The total gift will also establish an endowed directorship for the planned center and support graduate student fellowships for promising scholars.
“What Linda Duttenhaver and Morton La Kretz have done, through their incredibly generous gift, is to support a vision and make real the opportunities to research how to best manage Sedgwick Reserve’s natural resources,” said Patricia Holden, director of UCSB’s Natural Reserve System (UCSB NRS) and a professor at the Bren School of Environmental Science & Management.
“Because Sedgwick models California’s significant ecosystems, this gift will have wide impact,” Holden continued. “By supporting research, including by graduate students, the impacts will also be long term. The Natural Reserve System’s dedication to university education, research and public outreach can be articulated at its fullest through such a gift. We are ever grateful to Linda and Morton for helping Sedgwick realize its potential.”
An alumnus of UCLA, Morton La Kretz is a prolific philanthropist focused on education, the environment and conservation. Among his many significant works are UCLA’s La Kretz Hall, that campus’s first LEED-rated building and home to the university’s Institute of the Environment; Cal State L.A.’s La Kretz Hall of Science; the La Kretz Innovation Campus at the Los Angeles CleanTech Incubator; and the La Kretz Watershed Garden at TreePeople, a nonprofit environmental advocacy group.
The UCLA La Kretz Center for California Conservation Science established by La Kretz served as inspiration for the envisioned La Kretz Research Center at Sedgwick Reserve.
“My dad has seen my involvement at Sedgwick and how well it dovetailed with his programs at UCLA: The Institute of Environment and Sustainability and the La Kretz Center for California Conservation Science,” said Duttenhaver. “The La Kretz Research Center at Sedgwick Reserve was a logical extension of that focus on the environment. A longer-term vision is to create a ‘necklace’ of these types of centers throughout the UC system and state.”

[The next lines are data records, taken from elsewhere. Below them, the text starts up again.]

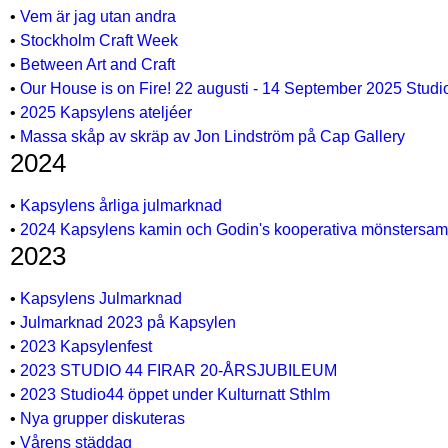
•
Vem är jag utan andra
•
Stockholm Craft Week
•
Between Art and Craft
•
Our House is on Fire! 22 augusti - 14 September 2025 Studi
•
2025 Kapsylens ateljéer
•
Massa skåp av skräp av Jon Lindström på Cap Gallery
2024
•
Kapsylens årliga julmarknad
•
2024 Kapsylens kamin och Godin's kooperativa mönstersam
2023
•
Kapsylens Julmarknad
•
Julmarknad 2023 på Kapsylen
•
2023 Kapsylenfest
•
2023 STUDIO 44 FIRAR 20-ÅRSJUBILEUM
•
2023 Studio44 öppet under Kulturnatt Sthlm
•
Nya grupper diskuteras
•
Vårens städdag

The seven-site UCSB NRS is part of the larger, 39-property UC NRS, which at more than 750,000 acres of protected natural land is the largest system of its kind in the world. UCSB runs the most reserves of any UC campus. Sedgwick is the largest in a collection that also includes the Sierra Nevada Aquatic Research Laboratory and Valentine Camp Reserve in Mammoth Lakes, Kenneth S. Norris Rancho Marino Reserve in Cambria, Santa Cruz Island Reserve, Carpinteria Salt Marsh and Coal Oil Point in Goleta.
Wildlife biologist Kate McCurdy is Sedgwick’s longtime resident director.
“To be the manager of the Sedgwick Reserve during this transformational time has truly been the opportunity of a lifetime,” said McCurdy, addressing the impact of Duttenhaver’s partnership overall, and the new gift from her and her father. “Over the past decade I’ve had the privilege of guiding field station improvements to become a healthier, more vibrant place that now functions as an ecological reserve supported by an environmentally sustainable field station. But to be at the helm of the reserve’s next chapter in history is even more energizing.
“The La Kretz Center’s central mission is noble: To enable students and faculty to apply their science skills to study ecological issues affecting the Santa Ynez Valley and other landscapes like it,” McCurdy added. “It is a dream possibility for someone wearing my boots to support a research center on an ecological reserve. I hope it can serve as a successful model for other centers like this to be formed in the future, as there are 38 other UC reserves in California that would of benefit from this collaborative synergy model.”